### INSTRUCTION
Copy the listing below, replacing "myFeature" with "ringFeature" and changing nothing else. Leave the pictures out of your copy.

### DATA FOR THE TASK
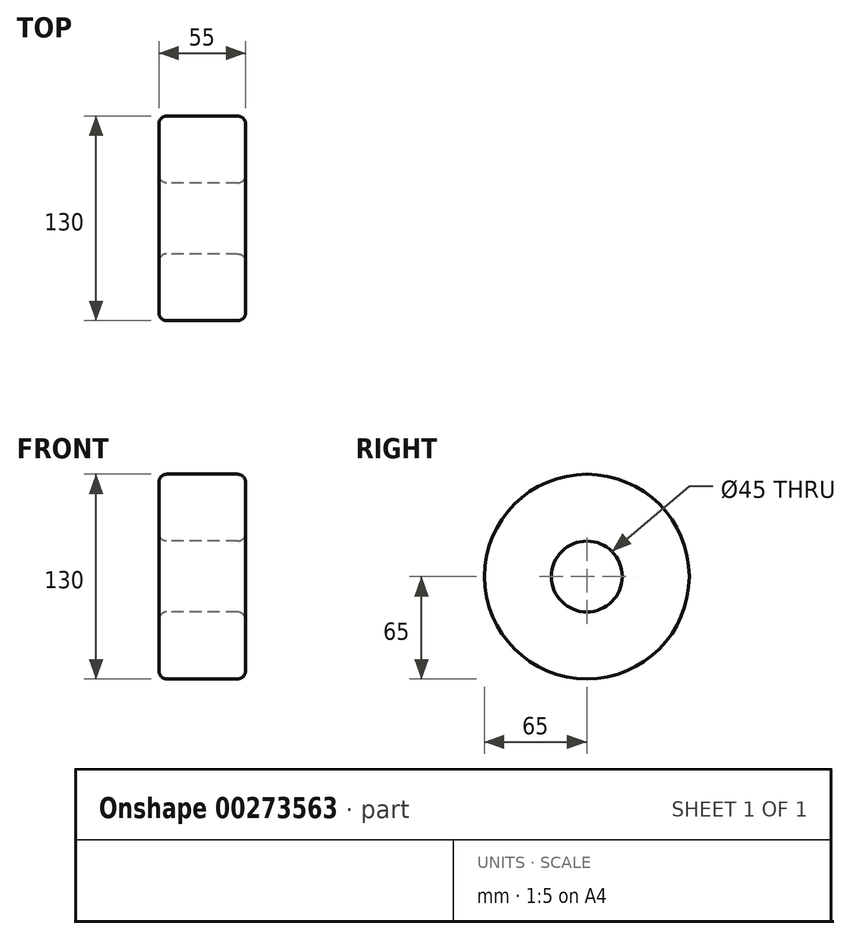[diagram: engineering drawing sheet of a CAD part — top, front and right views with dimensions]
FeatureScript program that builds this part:
annotation { "Feature Type Name" : "Feature", "Feature Type Description" : "" }
export const myFeature = defineFeature(function(context is Context, id is Id, definition is map)
    precondition{}
    {
        {
            var Q0;
            Q0=qCreatedBy(makeId("Right.planeOp"),FACE);
            var sketch = newSketch(context, id + "F0", { "sketchPlane" : qUnion([Q0])});
            skCircle(sketch, "E0", {"center": v(0, 0) * mm, "radius": 65 * mm});
            skCircle(sketch, "E1", {"center": v(0, 0) * mm, "radius": 22.5 * mm});
            skSolve(sketch);
        }
        {
            var Q0;
            Q0 = qSketchRegion(id + "F0", true);
            extrude(context, id + "F1", {"entities" : qUnion([Q0]), "depth" : 55 * mm});
        }
        {
            var Q0;
            Q0=makeQuery(id+"F1.opExtrude","SWEPT_FACE",FACE,{"disambiguationData":[OSD([sQuery(id+"F0.wireOp",EDGE,"E0")])]});
            var Q1;
            Q1=makeQuery(id+"F1.opExtrude","SWEPT_FACE",FACE,{"disambiguationData":[OSD([sQuery(id+"F0.wireOp",EDGE,"E1")])]});
            fillet(context, id + "F2", {"entities" : qUnion([Q0, Q1]), "radius" : 5 * mm, "tangentPropagation" : true, "allowEdgeOverflow" : false});
        }
    });
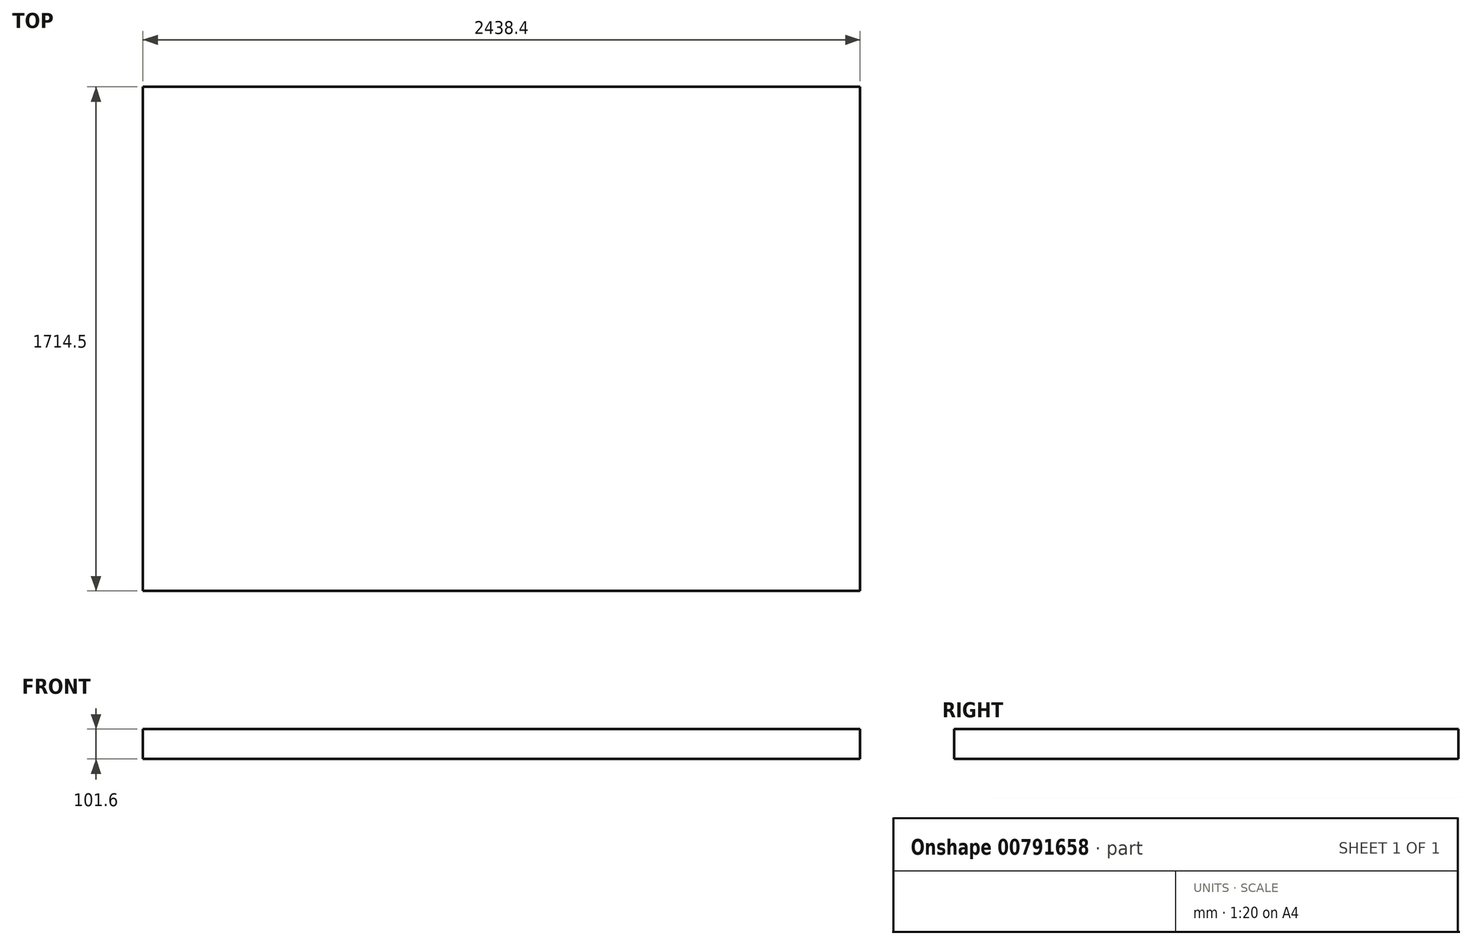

### SOLUTION BELOW
[diagram: engineering drawing sheet of a CAD part — top, front and right views with dimensions]
FeatureScript program that builds this part:
annotation { "Feature Type Name" : "Feature", "Feature Type Description" : "" }
export const ringFeature = defineFeature(function(context is Context, id is Id, definition is map)
    precondition{}
    {
        {
            var Q0;
            Q0=qCreatedBy(makeId("Right.planeOp"),FACE);
            var sketch = newSketch(context, id + "F0", { "sketchPlane" : qUnion([Q0])});
            skCircle(sketch, "E0", {"center": v(0, 0) * mm, "radius": 65 * mm});
            skCircle(sketch, "E1", {"center": v(0, 0) * mm, "radius": 22.5 * mm});
            skSolve(sketch);
        }
        {
            var Q0;
            Q0 = qSketchRegion(id + "F0", true);
            extrude(context, id + "F1", {"entities" : qUnion([Q0]), "depth" : 55 * mm});
        }
        {
            var Q0;
            Q0=makeQuery(id+"F1.opExtrude","SWEPT_FACE",FACE,{"disambiguationData":[OSD([sQuery(id+"F0.wireOp",EDGE,"E0")])]});
            var Q1;
            Q1=makeQuery(id+"F1.opExtrude","SWEPT_FACE",FACE,{"disambiguationData":[OSD([sQuery(id+"F0.wireOp",EDGE,"E1")])]});
            fillet(context, id + "F2", {"entities" : qUnion([Q0, Q1]), "radius" : 5 * mm, "tangentPropagation" : true, "allowEdgeOverflow" : false});
        }
    });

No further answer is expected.